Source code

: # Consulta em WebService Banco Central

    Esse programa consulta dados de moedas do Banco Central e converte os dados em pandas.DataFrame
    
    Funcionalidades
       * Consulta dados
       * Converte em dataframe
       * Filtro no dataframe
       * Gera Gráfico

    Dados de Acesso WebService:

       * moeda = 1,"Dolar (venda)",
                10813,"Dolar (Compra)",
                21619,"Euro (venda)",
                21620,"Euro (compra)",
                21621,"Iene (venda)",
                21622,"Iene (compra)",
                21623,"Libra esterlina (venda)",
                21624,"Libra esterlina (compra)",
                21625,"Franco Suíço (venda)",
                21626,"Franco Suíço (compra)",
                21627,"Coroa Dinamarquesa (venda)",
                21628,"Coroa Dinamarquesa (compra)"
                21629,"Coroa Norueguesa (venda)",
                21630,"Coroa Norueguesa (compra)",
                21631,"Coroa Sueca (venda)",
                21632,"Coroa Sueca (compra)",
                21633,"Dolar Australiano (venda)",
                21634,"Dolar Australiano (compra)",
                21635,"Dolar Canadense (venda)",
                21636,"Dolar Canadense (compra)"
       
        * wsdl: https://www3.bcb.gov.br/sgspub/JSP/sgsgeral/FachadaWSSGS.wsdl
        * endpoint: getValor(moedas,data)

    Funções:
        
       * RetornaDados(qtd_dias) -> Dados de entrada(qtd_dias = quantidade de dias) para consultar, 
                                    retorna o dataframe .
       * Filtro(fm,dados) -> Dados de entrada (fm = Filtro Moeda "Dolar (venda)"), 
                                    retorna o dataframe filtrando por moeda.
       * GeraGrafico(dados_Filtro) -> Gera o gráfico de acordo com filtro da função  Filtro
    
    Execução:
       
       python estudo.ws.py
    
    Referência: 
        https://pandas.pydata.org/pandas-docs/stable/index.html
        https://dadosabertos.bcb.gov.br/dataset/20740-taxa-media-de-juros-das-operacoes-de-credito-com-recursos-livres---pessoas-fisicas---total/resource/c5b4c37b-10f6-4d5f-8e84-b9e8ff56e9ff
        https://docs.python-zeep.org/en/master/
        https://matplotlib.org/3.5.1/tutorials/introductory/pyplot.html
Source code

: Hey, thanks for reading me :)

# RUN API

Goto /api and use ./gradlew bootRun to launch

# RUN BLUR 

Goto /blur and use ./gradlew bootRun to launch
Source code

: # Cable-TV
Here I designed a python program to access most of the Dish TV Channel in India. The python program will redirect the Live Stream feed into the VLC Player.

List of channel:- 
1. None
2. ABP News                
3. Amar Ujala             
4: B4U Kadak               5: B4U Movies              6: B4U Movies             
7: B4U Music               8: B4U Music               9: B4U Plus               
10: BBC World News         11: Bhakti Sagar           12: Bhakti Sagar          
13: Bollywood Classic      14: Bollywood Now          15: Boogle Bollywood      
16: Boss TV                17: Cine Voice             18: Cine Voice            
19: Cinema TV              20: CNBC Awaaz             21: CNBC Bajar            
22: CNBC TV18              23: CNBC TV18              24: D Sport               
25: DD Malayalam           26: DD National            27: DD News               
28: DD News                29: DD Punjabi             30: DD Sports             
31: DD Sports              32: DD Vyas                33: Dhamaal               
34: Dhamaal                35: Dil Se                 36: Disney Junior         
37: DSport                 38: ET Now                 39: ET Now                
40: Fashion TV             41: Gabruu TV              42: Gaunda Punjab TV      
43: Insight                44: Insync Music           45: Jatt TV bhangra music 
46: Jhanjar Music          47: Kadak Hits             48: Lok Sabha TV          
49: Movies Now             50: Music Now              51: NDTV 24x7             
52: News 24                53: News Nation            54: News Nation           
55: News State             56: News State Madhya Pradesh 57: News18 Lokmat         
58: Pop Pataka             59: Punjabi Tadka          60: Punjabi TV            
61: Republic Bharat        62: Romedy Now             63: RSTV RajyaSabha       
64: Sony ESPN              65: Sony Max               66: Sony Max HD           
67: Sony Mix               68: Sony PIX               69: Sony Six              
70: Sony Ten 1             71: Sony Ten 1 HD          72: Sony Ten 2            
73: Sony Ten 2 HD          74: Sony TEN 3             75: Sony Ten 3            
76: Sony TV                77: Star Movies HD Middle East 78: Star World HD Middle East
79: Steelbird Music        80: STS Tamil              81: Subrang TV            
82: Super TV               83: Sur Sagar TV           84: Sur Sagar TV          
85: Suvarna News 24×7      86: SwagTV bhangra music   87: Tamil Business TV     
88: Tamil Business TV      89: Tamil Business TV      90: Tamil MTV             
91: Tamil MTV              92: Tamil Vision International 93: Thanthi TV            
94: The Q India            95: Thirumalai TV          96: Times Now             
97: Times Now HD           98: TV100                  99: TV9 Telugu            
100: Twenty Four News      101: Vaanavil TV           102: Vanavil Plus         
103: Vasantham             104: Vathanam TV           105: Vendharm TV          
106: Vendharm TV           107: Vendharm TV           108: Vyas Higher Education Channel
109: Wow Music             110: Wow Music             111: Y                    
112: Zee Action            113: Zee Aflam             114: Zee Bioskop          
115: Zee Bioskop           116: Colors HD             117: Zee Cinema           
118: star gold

....

● Task brief: The word "Goto" appears in some of the lines above. Copy those lines.

● Response area:
Goto /api and use ./gradlew bootRun to launch
Goto /blur and use ./gradlew bootRun to launch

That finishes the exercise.